I want to live forever....

After a summer of highly realistic ads seen on bus shelters and the sides of skyscrapers across the country, HBO finally premiered its provocative series, TrueBlood, last Sunday night.

This twist on the vampire story finds its place in the zeitgeist by setting an ironic tone within minutes. Waitress Sookie Stackhouse (Anna Paquin) locks eyes with a distinctly pale but also smokin' hot Bill Compton (Stephen Moyer) in the bar. After a long beat, she tells her co-workers, "He's a vampire," and they proceed to have a fairly normal debate about him. Or it would be normal, except for the fact that they're debating whether a guy is a vampire, not the expected bar debates like "Is he gay or straight? Single, or coupled?"

Vampires in pop culture have many lives indeed, and Six Feet Under creator Alan Ball has found a new way to make them rise from the dead. This time, being a vamp is no big thing, since everybody seems to know that they exist. Next thing you know, they'll be discriminated against and need protective legislation. It's all played with quiet understatement.

Bill Compton likes the little town of Bon Temps, and he seems to like Sookie a bit too, considering the rising temperatures when they lock eyes. Which they do a lot. Sookie isn't a vampire, but she's considering her options. It doesn't hurt that she can read people's minds. Meanwhile, these vampires seem to favor Louisiana, just as Anne Rice's Lestat and company did. But someone has finally created synthetic blood. No longer must sensitive, compassionate vampires kill. Synthetic blood allows them to become part of towns and communities, to "come out of the coffin," as HBO's website puts it. Some vampires are purists, though, and want the real thing. This is the crux of the problem in Episode 1, and presumably for the entire season.

Tensions are rising already, and one or two scenes have been truly disturbing. Sookie's brother is a serious sexual sicko, so far off the charts that Ball is risking alienating sensitive viewers. The plot easily spins from light to deeply disturbing, but releases viewers from the tensions just as deftly.

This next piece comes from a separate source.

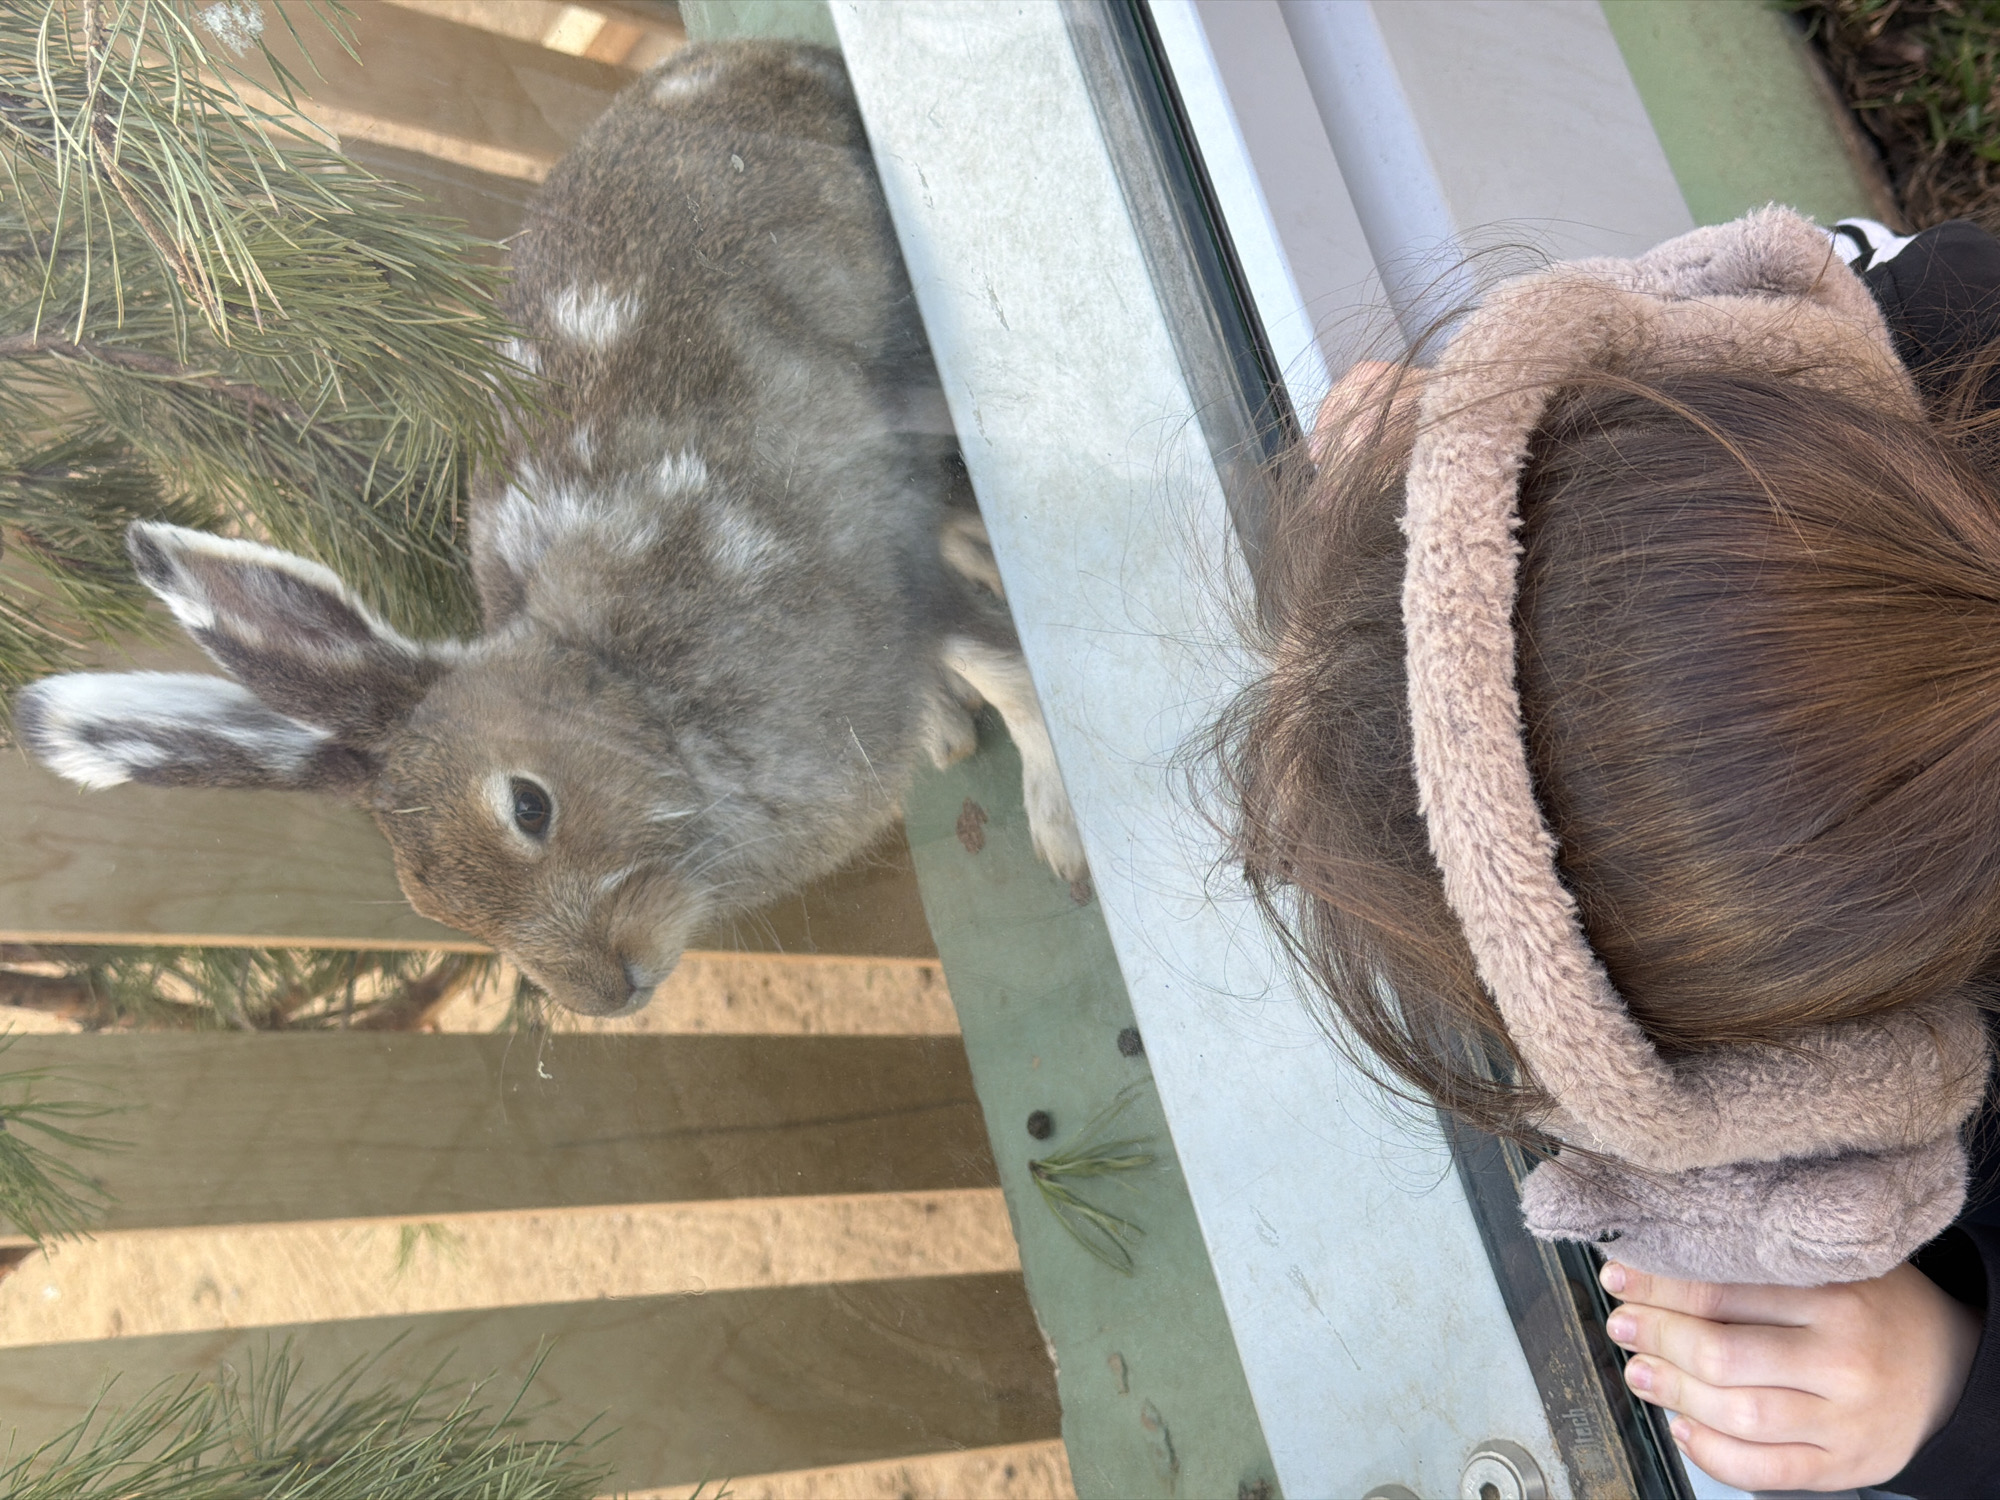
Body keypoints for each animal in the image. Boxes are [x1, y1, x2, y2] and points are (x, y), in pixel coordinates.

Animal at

TrueBlood's sassy attitude is reminiscent of Six Feet Under's lighter moments, maybe even more so. It might even be Buffy, updated, sent back to the South, and about (mostly) grownups this time. This isn't to suggest that TrueBlood is derivative, because, frankly, everything is derivative, but in a time when nearly every cultural offering is ironic or showing its world-weariness in some way, TrueBlood pulls off a cool take on an old favorite.